Sylvain Rivard | Pulpe fiction

Sylvain Rivard | Pulpe fiction

Juy 14 to September 3, 2016

La Guilde proudly presented Pulpe fiction, an exhibition by artist SYLVAIN RIVARD, in the context of the MONTREAL FIRST PEOPLES FESTIVAL and in collaboration with LAND INSIGHTS. The artworks by this multidisciplinary artist depict a world nearer to First Nations’ identity than to that of the Québécois. The main part of his work draws a portrait of contemporary ethnographic art which lies beyond cultural hybridity. Through a dozen creations, Pulpe fiction proposed a reinterpretation of the Abenaki nation’s mythical and legendary culture.

The artist’s works participate in the modernizing of techniques and gestures used in the fashioning of baskets; for example, in addition to the traditionally used ash splints in basket-making, he also uses different types of papers. These are handmade or recycled and come from as far as Nepal or Cuba. In keeping with his line of thought, this exhibition was a continuation of his minute research on various fibres and pulps, as well as on tangible and intangible cultures.


    Born in Montreal, Sylvain Rivard is a multidisciplinary artist and author specialized in First Nations arts and cultures.

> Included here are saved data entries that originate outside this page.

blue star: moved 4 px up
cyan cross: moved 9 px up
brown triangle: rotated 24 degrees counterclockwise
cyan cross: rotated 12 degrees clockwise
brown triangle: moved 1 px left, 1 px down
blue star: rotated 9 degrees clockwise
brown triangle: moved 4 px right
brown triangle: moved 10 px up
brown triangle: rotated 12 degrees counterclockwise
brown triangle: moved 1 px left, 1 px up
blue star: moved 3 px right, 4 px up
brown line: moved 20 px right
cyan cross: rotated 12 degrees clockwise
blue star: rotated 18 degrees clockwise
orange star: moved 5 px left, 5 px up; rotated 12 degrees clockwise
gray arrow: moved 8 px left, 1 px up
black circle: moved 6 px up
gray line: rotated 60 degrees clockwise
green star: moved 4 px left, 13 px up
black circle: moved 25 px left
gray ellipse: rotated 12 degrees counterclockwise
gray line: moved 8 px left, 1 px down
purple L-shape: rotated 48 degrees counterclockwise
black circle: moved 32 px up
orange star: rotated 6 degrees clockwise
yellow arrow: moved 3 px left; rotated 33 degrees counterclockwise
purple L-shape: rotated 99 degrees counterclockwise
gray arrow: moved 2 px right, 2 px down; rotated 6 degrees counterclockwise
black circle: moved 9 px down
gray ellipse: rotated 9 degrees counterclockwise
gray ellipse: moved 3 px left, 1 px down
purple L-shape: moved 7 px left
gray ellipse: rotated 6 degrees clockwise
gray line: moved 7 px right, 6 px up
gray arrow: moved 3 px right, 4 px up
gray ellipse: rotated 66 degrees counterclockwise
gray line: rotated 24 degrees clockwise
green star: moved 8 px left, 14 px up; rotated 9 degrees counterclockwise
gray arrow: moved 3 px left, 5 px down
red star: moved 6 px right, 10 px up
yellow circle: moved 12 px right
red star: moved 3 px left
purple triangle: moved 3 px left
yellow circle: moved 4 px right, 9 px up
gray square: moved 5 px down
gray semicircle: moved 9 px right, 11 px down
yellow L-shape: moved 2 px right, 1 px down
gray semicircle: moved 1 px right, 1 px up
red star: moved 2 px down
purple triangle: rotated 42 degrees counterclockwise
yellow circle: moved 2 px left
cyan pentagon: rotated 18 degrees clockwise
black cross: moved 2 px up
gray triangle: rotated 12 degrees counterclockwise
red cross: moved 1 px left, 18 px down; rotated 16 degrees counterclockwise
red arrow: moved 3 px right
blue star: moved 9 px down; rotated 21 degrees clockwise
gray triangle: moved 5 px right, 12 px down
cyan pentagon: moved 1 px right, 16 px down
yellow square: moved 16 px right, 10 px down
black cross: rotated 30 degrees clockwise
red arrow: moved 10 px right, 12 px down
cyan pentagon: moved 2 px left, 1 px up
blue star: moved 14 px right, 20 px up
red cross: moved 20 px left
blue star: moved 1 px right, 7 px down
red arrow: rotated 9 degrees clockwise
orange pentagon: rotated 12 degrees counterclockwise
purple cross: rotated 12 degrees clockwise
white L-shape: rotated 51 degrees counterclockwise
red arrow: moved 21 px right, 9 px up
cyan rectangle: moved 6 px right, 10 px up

After studying fine arts at the Cégep du Vieux Montréal, he completed a certificate in multidisciplinary studies and a micro program in children’s literature. His extensive knowledge has led him to work as consultant for museums and academic institutions. He tries to integrate traditional knowledge and fine crafts in the contemporary world and uses his understanding of ancient craft techniques in his collages. His work in visual arts has been presented at the Grande Bibliothèque de Montréal, the Huron-Wendat Museum in Wendake, the Maison de la culture Ahuntsic-Cartierville, the Musée des Abénakis d'Odanak, as well as the Maison des Gouverneurs de Sorel-Tracy.

    “I try, using ancient techniques, such as those originally used in basketry, to create a contemporary ethnological art form closer to Aboriginal identity, one which goes beyond cultural hybridity. I have a question for you! Why leave artifacts in the hands of scientists and art in those of First Nations artists when a syncretism is possible?”

    - Sylvain Rivard

    Image : ​​Sylvain Rivard, H. L. Masta, 2016.